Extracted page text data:
- Opening Delimiter -

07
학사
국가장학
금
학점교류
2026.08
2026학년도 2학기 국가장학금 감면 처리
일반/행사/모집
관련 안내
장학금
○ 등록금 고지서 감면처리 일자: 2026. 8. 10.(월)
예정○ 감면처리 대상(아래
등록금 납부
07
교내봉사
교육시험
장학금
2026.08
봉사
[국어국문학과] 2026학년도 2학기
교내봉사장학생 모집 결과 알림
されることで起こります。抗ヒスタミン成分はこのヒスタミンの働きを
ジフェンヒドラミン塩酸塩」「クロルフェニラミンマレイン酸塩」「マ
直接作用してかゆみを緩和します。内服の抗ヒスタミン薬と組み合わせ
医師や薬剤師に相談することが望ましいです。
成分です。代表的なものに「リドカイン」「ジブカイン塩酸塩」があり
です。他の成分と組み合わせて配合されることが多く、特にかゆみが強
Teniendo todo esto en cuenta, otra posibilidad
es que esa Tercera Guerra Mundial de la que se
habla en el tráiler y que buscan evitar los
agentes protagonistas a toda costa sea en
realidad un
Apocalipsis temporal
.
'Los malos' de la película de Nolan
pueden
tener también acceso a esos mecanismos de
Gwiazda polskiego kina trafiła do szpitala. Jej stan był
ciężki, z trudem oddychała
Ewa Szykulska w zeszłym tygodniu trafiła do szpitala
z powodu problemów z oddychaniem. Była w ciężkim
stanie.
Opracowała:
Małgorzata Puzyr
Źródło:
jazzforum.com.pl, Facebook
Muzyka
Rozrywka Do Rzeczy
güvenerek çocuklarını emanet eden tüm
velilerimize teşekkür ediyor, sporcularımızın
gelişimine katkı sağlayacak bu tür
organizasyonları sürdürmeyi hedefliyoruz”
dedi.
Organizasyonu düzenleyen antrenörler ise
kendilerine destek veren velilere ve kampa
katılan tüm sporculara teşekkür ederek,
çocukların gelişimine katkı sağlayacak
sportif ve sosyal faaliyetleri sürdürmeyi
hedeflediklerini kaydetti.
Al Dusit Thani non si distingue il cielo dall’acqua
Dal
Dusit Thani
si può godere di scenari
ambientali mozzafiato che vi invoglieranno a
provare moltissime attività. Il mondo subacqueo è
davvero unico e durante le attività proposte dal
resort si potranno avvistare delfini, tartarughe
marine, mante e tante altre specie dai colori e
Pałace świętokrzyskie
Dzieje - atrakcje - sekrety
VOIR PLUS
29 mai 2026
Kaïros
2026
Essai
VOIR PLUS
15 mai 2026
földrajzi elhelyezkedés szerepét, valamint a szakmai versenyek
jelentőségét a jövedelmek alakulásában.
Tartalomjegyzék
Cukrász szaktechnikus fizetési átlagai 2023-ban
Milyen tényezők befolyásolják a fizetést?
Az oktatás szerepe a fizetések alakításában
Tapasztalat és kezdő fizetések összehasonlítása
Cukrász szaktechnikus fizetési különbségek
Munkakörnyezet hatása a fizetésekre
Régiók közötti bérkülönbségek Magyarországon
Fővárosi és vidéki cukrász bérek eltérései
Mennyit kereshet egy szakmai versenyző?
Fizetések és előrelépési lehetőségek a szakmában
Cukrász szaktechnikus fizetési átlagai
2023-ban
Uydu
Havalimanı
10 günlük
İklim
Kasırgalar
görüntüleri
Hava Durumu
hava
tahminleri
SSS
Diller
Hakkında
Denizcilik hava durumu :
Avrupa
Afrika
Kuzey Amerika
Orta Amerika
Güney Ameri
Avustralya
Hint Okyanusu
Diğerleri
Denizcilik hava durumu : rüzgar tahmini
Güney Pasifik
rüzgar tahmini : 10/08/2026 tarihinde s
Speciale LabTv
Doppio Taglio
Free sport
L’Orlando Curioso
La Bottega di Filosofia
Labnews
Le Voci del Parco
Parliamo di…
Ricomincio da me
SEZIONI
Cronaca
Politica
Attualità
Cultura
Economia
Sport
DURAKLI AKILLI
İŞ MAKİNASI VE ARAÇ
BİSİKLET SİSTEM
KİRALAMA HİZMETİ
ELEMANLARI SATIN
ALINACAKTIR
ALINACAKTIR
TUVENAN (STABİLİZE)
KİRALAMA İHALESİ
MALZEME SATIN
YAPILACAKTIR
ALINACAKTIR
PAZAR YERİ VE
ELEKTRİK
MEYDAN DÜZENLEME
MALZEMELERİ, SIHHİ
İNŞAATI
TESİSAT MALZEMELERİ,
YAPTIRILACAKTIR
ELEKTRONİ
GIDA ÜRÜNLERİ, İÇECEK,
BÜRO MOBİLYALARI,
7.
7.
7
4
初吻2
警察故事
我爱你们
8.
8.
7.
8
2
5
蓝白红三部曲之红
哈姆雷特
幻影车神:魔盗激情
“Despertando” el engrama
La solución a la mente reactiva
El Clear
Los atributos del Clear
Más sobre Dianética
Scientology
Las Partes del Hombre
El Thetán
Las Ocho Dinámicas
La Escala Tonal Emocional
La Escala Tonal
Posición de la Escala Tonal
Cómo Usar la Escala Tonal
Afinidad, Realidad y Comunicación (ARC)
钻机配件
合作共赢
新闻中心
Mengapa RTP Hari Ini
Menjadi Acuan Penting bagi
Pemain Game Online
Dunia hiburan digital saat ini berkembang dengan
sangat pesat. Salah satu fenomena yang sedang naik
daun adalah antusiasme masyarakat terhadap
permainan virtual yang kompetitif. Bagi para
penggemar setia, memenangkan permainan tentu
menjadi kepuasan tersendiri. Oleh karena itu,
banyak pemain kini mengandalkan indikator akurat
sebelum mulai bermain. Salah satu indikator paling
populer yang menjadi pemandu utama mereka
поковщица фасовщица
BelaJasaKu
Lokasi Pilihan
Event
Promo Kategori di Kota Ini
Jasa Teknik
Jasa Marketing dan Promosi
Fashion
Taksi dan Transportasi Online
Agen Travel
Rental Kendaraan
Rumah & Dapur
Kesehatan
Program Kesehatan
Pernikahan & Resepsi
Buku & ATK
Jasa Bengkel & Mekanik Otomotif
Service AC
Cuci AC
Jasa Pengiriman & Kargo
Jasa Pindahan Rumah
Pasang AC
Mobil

- Closing Delimiter -

YOUR ASSIGNMENT:
In the records, which lines use the word "Salah"? Report them.

EXERCISE RESULT:
sangat pesat. Salah satu fenomena yang sedang naik
sebelum mulai bermain. Salah satu indikator paling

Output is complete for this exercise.